Facts and Trivia- This optional feature spans the length of the film and, when activated, constantly lists all sorts of facts and trivia related to the film and the plethora of subjects touched on by the film. This trivia track actually begins with a short history of New Line Cinema, and goes on to provide information on everything from the identification of the opening music, to the place where the cast and crew grew up, scientific information about the sun, the causes for the rise in popularity of motorcycles and bicycles, the requirements to be a N.Y.F.D. firefighter, what the call sign for Ham radio users mean, an explanation of the television show MacGuyver, and a ton of other subjects. While all these facts are simply presented in white text at the bottom of the screen, it's almost too much information. Especially, if the viewer chooses to watch this feature while listening to the director's or writer's commentary track, it could very easily be too much information. Put quite simply, this feature seems, at times, to resemble VH-1's Pop Up Video on Speed. Knowing that this DVD was produced at least a month prior to its actual release, there is one rather humorous reference in this section. In reference to John's comment that he got tired of all the bullshit of baseball, the text explains about the strike in the mid-90's and the birth of interleague play, pointing out that it included a regular season game between the New York Yankees and the New York Mets, which "ordinarily would play only if both teams made it to the World Series." But how improbable would that be? The information in the fact and trivia track is incredibly thorough and on a incredible amount of subjects. While information overload is a definite possibility for anyone watching the film and/ or listening to a commentary track while watching with this feature on, it is a great addition to the DVD, and likely a sign of things to come on later DVD releases.
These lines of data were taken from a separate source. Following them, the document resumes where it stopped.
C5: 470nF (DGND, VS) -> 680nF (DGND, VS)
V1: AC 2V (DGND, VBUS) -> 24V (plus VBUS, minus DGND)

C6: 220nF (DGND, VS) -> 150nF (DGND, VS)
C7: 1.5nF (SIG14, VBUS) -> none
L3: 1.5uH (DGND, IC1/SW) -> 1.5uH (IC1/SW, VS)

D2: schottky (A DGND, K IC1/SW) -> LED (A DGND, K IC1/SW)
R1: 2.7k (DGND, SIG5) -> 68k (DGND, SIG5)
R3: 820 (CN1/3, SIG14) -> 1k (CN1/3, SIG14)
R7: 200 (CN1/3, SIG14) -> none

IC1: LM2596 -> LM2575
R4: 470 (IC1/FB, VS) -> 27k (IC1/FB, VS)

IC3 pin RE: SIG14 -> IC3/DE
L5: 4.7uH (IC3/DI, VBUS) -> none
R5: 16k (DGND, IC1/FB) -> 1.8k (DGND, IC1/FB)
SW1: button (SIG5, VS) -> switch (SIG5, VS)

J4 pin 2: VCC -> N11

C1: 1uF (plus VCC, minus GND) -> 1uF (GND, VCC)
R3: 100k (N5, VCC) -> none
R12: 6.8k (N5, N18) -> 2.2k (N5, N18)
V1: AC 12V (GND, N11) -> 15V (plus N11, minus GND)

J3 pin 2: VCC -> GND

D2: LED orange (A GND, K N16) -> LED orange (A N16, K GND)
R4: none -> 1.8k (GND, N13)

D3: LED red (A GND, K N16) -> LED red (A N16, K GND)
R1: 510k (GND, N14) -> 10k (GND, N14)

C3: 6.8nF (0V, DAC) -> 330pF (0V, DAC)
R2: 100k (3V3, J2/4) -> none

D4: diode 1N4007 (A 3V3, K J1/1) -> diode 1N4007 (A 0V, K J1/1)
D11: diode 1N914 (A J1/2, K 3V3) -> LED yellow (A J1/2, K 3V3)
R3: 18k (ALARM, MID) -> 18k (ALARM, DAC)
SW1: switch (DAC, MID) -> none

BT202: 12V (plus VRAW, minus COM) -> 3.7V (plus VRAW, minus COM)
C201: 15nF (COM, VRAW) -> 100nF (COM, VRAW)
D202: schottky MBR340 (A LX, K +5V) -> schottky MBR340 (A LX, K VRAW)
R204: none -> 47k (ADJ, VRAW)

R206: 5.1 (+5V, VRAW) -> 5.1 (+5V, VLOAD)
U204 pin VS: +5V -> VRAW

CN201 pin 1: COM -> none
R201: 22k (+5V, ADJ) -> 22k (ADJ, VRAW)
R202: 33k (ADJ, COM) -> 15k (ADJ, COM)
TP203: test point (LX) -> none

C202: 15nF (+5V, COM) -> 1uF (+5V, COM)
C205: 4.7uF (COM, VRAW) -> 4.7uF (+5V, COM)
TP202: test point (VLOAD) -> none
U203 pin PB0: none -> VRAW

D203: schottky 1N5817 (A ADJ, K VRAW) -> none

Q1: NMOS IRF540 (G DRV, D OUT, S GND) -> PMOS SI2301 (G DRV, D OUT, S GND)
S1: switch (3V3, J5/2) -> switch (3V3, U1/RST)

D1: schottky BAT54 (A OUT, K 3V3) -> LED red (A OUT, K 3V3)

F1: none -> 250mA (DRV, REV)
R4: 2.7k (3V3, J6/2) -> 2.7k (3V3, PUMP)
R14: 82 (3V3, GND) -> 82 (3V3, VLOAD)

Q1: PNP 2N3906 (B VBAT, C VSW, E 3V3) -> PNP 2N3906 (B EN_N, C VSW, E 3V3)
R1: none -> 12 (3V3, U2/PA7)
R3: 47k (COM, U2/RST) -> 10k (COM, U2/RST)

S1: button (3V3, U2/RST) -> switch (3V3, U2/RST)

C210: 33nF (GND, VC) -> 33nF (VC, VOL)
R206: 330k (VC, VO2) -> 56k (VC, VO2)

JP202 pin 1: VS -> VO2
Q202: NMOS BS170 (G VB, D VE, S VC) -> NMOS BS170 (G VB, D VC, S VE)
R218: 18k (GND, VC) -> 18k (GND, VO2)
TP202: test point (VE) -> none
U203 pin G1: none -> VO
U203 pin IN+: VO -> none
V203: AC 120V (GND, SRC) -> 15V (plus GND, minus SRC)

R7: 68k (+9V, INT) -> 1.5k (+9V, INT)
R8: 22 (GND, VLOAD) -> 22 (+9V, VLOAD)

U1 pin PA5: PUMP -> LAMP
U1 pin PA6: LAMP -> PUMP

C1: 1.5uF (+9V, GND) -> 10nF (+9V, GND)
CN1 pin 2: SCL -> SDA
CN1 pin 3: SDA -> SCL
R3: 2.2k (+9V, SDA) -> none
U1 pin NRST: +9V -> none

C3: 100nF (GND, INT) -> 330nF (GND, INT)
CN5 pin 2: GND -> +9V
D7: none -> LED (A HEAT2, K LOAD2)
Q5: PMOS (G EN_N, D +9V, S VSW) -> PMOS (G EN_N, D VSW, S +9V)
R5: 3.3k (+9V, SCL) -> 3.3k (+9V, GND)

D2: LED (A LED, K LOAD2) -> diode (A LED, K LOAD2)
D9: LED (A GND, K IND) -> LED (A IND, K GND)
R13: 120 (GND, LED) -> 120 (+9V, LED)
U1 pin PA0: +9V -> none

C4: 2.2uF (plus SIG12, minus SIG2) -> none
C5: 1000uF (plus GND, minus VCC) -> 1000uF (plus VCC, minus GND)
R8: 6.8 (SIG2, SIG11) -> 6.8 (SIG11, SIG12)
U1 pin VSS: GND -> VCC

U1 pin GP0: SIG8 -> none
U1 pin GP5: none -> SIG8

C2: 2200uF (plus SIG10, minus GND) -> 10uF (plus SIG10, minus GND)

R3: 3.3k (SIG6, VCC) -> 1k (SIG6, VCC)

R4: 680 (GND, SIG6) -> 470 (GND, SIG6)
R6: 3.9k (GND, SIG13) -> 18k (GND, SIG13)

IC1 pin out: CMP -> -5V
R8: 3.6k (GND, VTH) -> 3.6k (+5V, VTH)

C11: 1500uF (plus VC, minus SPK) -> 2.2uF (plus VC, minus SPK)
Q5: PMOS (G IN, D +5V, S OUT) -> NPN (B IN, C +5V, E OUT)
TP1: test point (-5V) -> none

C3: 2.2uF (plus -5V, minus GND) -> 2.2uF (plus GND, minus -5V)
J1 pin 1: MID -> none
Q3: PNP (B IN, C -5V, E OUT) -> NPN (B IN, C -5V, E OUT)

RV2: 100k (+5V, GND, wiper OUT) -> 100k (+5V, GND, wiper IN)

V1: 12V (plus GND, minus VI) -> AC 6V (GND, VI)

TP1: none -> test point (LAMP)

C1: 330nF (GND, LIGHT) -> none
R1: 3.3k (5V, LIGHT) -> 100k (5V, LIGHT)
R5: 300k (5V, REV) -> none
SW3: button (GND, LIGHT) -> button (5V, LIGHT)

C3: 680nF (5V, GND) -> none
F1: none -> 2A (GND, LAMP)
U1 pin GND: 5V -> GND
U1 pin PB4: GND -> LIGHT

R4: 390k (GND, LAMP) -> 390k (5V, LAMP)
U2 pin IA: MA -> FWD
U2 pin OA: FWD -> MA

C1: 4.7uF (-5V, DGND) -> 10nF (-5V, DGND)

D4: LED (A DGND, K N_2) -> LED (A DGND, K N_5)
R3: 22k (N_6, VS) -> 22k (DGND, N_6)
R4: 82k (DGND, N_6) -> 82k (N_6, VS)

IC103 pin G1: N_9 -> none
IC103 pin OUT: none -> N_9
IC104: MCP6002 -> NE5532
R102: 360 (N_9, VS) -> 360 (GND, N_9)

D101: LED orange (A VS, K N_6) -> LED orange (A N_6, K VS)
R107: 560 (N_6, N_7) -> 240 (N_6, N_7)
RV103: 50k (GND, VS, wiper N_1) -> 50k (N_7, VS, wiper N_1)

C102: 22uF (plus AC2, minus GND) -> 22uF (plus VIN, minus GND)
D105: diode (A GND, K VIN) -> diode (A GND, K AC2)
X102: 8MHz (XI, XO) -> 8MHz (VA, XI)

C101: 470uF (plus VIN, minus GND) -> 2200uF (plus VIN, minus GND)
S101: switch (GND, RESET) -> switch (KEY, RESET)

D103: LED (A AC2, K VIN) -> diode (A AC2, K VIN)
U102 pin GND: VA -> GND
Deleted Scenes- The DVD contains four deleted scenes. The first scene, an alternate scene in which an adult John and a childhood Gordo talk. While in the original scene, John tells Gordo to remember "Yahoo," here, Gordo tells John that he can't tell him what to do. John then goes on the offensive and claims to be all-knowing, referring to all the nefarious deeds Gordo has committed. Then he tells him to save every penny and wait 27 years and buy Yahoo. The second scene features an extended cameo by writer Toby Emmerich as a cop in the precinct station. The third scene shows an alternate take of Frank tucking young John in by singing "Take Me Out to the Ballgame" and then sharing a moment with his wife. Finally, the fourth scene depicts the police-house confrontation between Frank and Shep, where Shep threatens Frank's family. While the last three scenes were likely cut for length and their omission does not hurt the film, the first scene is quite funny and would have made a nice addition.
"Frequency" is a film that works on many levels. While, as stated above, the film requires a fair amount of suspension of disbelief, the script is a well-written one, and the interplay between Frank and John throughout the film works well. It is truly an enjoyable film, but will very likely make any viewer greatly miss or appreciate their father.